There is some work out there that describes images — it’s called image captioning. There are a bunch of works that came out in the last two years. But, if you look at the captions that these systems generate, they’re very general. They’re not descriptive. One of the things that we would like, and that is going to come in the future from our side, is to describe them in a much richer way. Both for images and video. If you have a two-minute video, you don’t want a one sentence description; what you want is a paragraph with a time-sense to the description, right? ‘This happened, then this happened, then this happened,’ right? That is a good understanding.
So, you’re looking to knock me out of my job, you’re saying. In short.
[Laughs] No, definitely not. I’m making your job more interesting.
Do you feel like Facebook is kind of an odd place for this research to be happening, or is it a perfect place?
I think it’s a perfect place, because content understanding is in the DNA of Facebook. If you look at the explosion of Facebook usage, News Feed is one of the pillars that allowed Facebook to be an amazing social network compared to many other competitors. News Feed, still, is the main distribution channel.
But when you come to News Feed, you don’t come with a specific intent.
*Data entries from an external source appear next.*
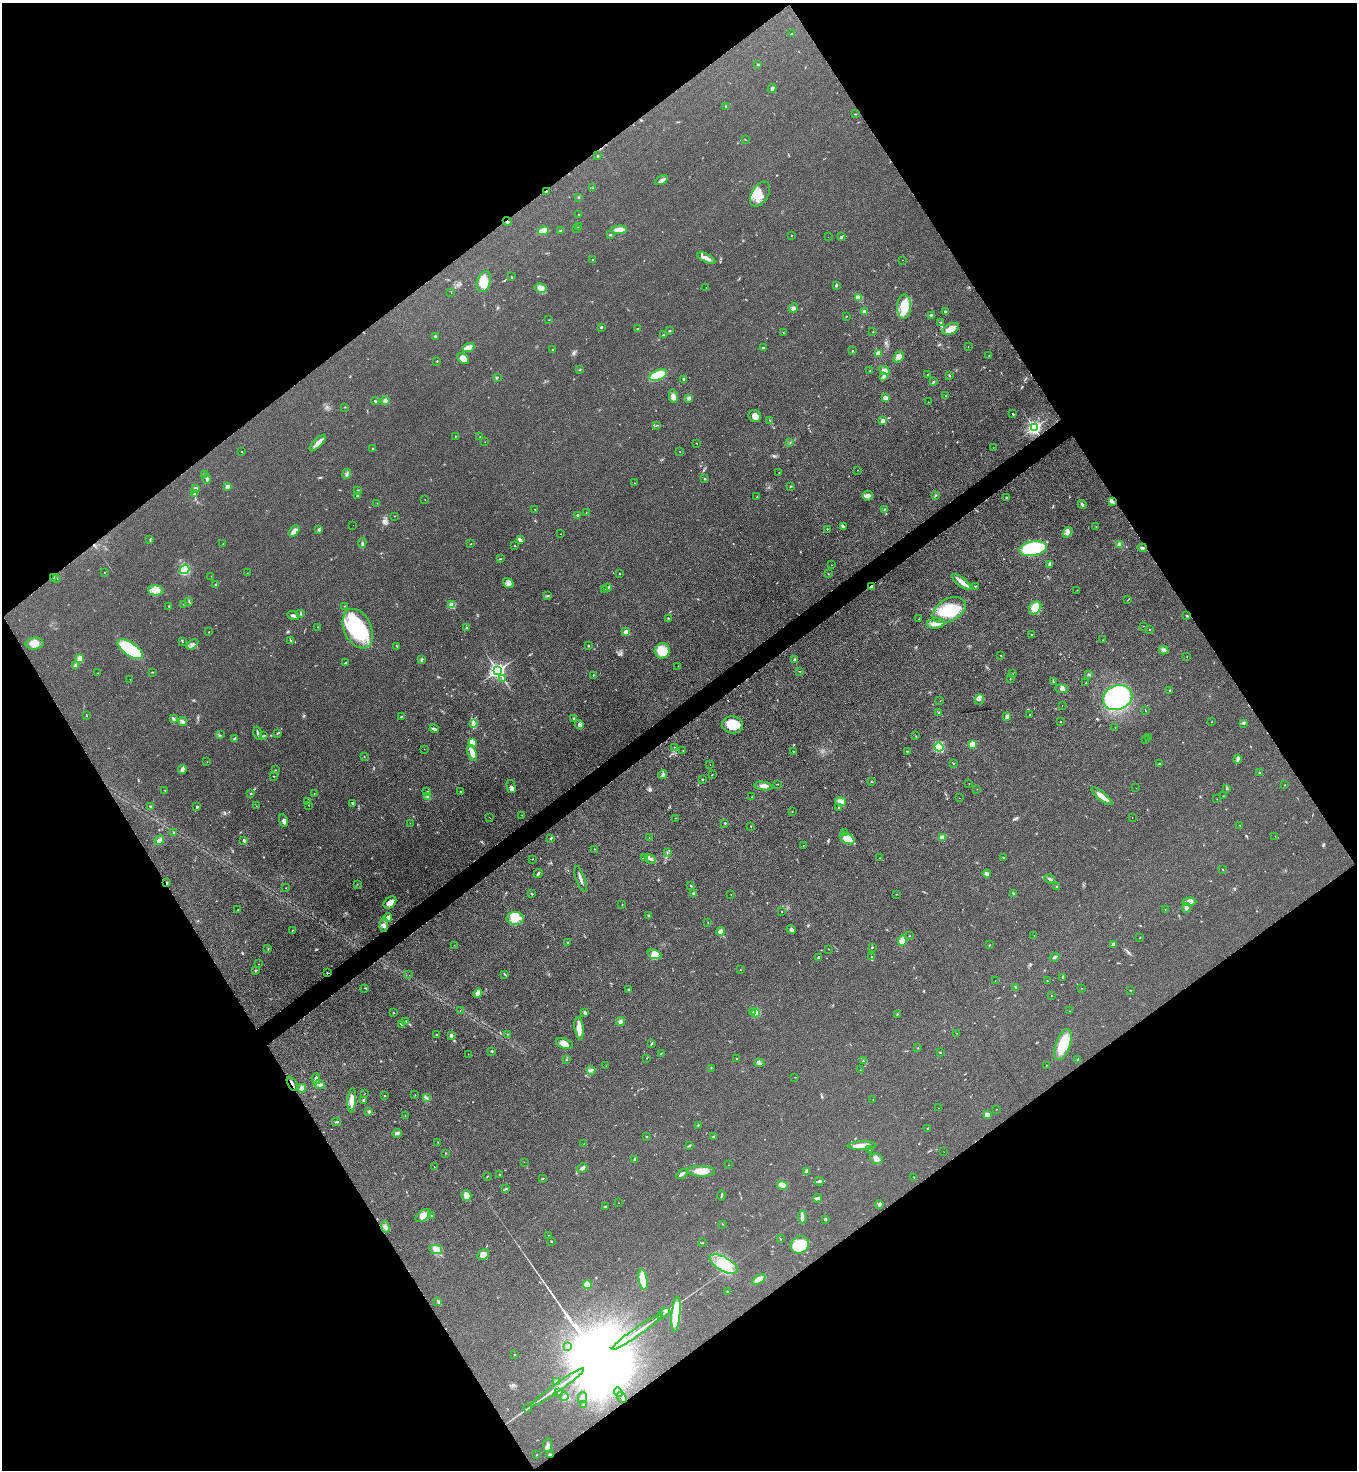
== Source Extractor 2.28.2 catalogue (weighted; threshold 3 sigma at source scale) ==
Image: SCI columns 316-5733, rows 25-5895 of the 5908 x 5918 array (HDU 1 of 3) = the unmasked area's bounding box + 8 px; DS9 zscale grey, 4 x 4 block average (1 PNG px = mean of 4 x 4 image px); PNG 1359 x 1472 px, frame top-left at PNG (2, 3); each listed source drawn as its Kron ellipse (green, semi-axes under 4 px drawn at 4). Shown black and unused: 50% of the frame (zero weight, under 3 of 4 exposures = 3% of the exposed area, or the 3 px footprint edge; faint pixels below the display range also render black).
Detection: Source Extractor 2.28.2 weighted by HDU 2 'WHT'. Background 0.0764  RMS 0.0072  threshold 0.0324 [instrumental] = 3 sigma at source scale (4.5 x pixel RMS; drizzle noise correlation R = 1.50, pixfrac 1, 0.05/0.05 arcsec/px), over >= 5 px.
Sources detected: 558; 2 too faint to see at this stretch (4 x 4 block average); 2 inside a brighter object's white glare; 6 cosmic-ray / hot-pixel residue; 1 long thin detection or spike segment (spike, bleed or trail) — neither listed nor drawn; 7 coinciding with a brighter row at this scale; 31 inside a brighter listed object's ellipse — not listed separately; of the other 509, all 500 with FLUX_AUTO >= 0.68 (the completeness limit of this list) listed and drawn (9 fainter detections not listed), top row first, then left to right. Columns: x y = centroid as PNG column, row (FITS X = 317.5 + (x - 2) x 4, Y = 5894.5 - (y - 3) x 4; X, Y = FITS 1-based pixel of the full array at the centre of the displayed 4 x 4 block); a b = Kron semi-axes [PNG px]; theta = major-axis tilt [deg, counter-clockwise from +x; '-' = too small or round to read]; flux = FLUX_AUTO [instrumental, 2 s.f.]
You come there for information. So, it’s kind of important for us to show you the right things, to show you meaningful things. If you are going to other services, maybe you are going with an intent, in which case all the service needs to do is give the answer. Here, it’s like I am giving you the question and I am giving you the answer. So, you need to be really, really good for somebody to keep coming back.
That’s why A.I. and content understanding is at the core of Facebook, and why this is the best place for it. Given how much media there is — given how much content on Facebook is about images and videos, and the shift towards more and more video and VR — it’s the best place to be doing A.I. research, computer vision, and machine learning.
It’s not an odd place: it’s the place.